The chapter ends with a bloody, gruesome battle between Batman and the Mutant leader in a mud pit, complete with the over-the-top violence for which Miller has become famous:
Batman: You don't ...get it, boy...
This isn't a mudhole...
It's an operating table.
And I'm the surgeon.
[He breaks the mutant leader's leg]
Caption: Something tells me to stop with the leg.
I don't listen to it.
It's a case of terribly overwrought dialogue that would be perfectly at home in a B-grade action movie, but the metaphor clarifies Batman's purpose: his physical fight stands in for his attempt to cure the Gotham body politic. In fighting the Mutant leader, Batman is showing his impressionable young (Mutant) audience who is the better father figure, and who is most deserving of emulation. He has already won over young Carrie without even trying, and in any case, as a law-abiding teen (and a girl, to boot), she was never part of the demographic most linked with the panic over urban youth crime. The Mutants, on the other hand, are almost exclusively male, and their submission to an alpha male leader fits the classic late twentieth-century paradigm of feral young men desperate for a father figure. The scene of Batman kneeling over the Mutant leader's prone body is juxtaposed by one of the book's ubiquitous television screens, this time with a young man who appears to have Batman's symbol tattooed onto his face:
The Mutants are dead---mutants are history. This is the mark of the future. Gotham City belongs to the Batman.
[...]
Do not expect any further statements. The Sons of the Batman do not talk. We act. Let Gotham's criminals beware.They are about to enter hell.
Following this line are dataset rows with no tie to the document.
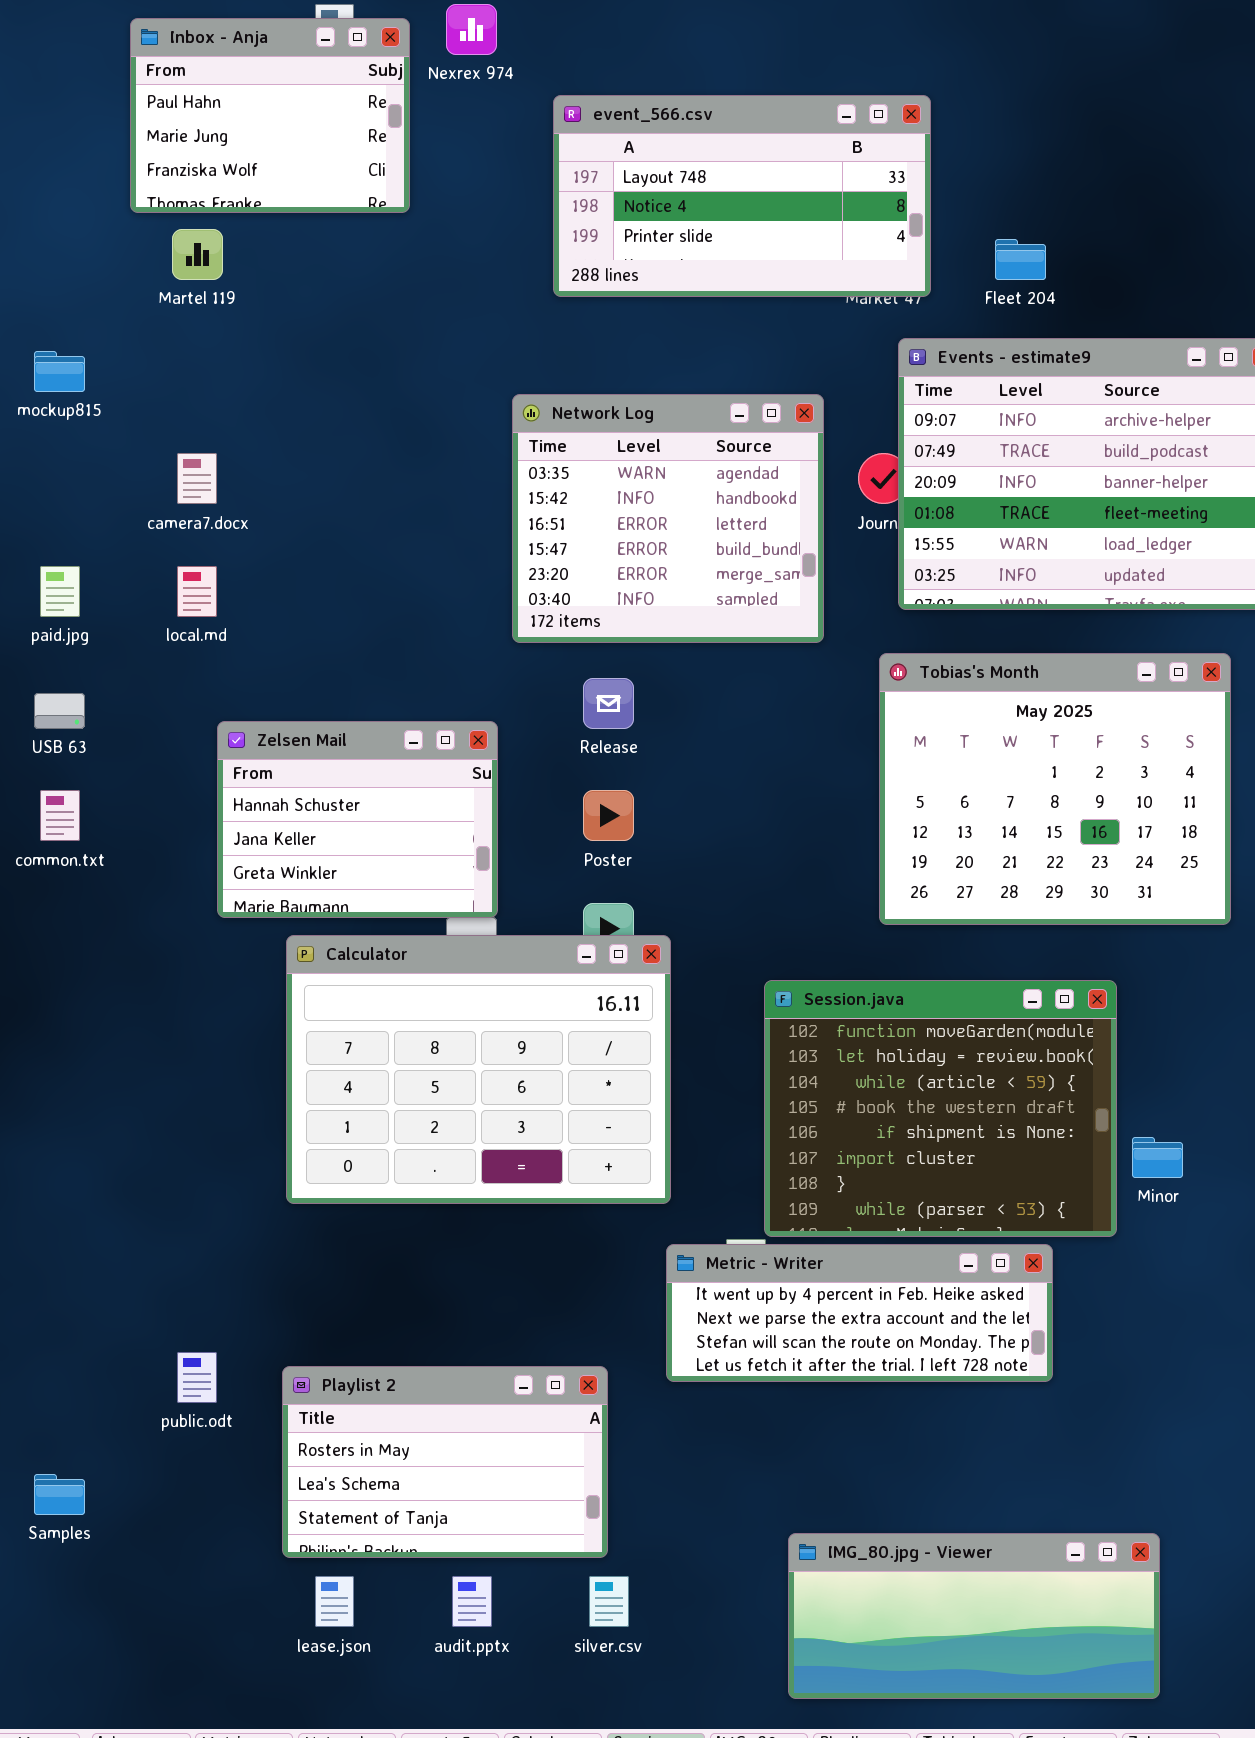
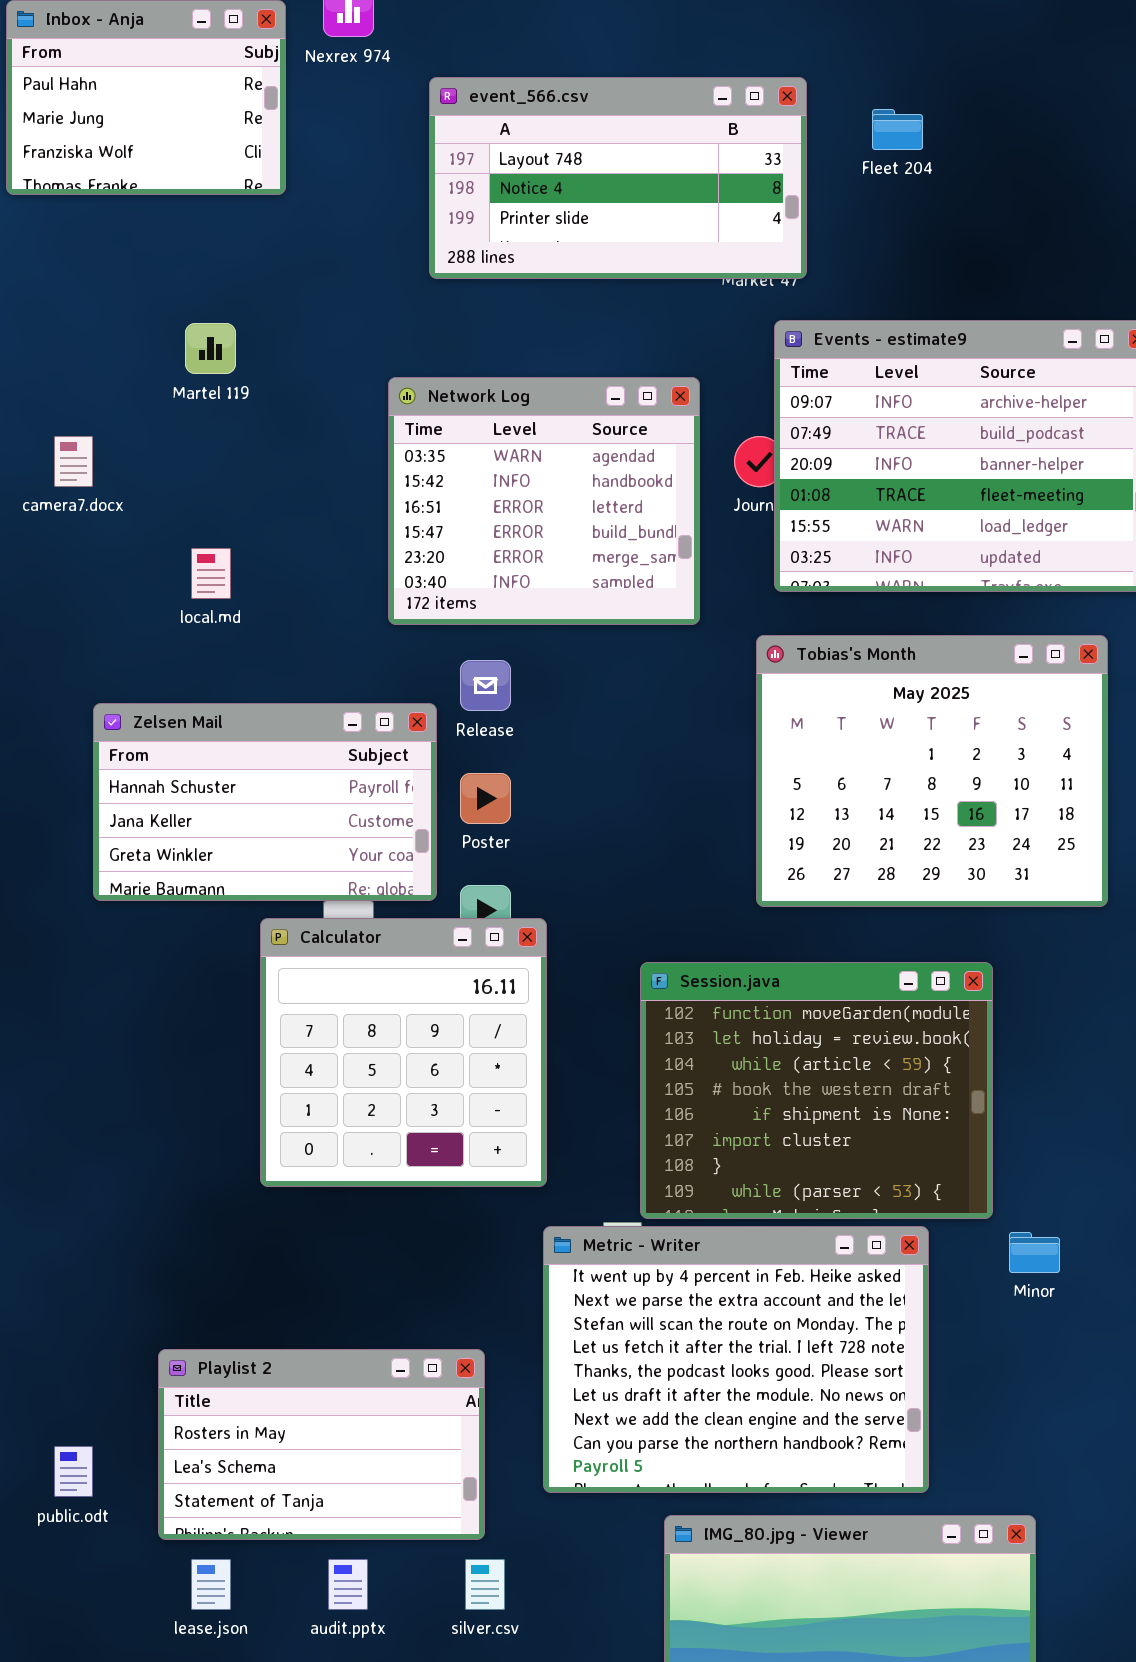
Martel 119: [172,229,223,280] -> [185,323,236,374], moved
Fleet 204: [995,239,1046,280] -> [872,109,923,150], moved
local.md: [177,566,217,617] -> [191,548,231,599], moved
Zelsen Mail: [217,721,498,918] -> [93,703,437,901], resized
Calculator: [286,935,671,1204] -> [260,918,547,1187], resized
Minor: [1132,1137,1183,1178] -> [1009,1232,1060,1273], moved
Metric - Writer: [666,1244,1053,1382] -> [543,1226,929,1493], resized
public.odt: [177,1352,217,1403] -> [54,1446,93,1497], moved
Wolper immediately cites this speech as evidence that he was right all along:
Just as I predicted--the Batman has infected the youth of Gotham--poisoned them with an insidious excuse for the most violent anti-social behavior.
If we strip Wolper's words of their value judgments, he is right: Batman has "infected" Gotham's youth. Their switch of allegiance to Batman validate's both Wolper's media effects model (passive viewers are transformed by what they see) and the absent-father paradigm for gangs. The Mutants/Sons of the Batman have no values or evaluative capacities of their own, and will follow the strongest man to win their attention. Their very name indicates the centrality of masculinity to their group formation: there do not appear to be any Daughters of the Batman.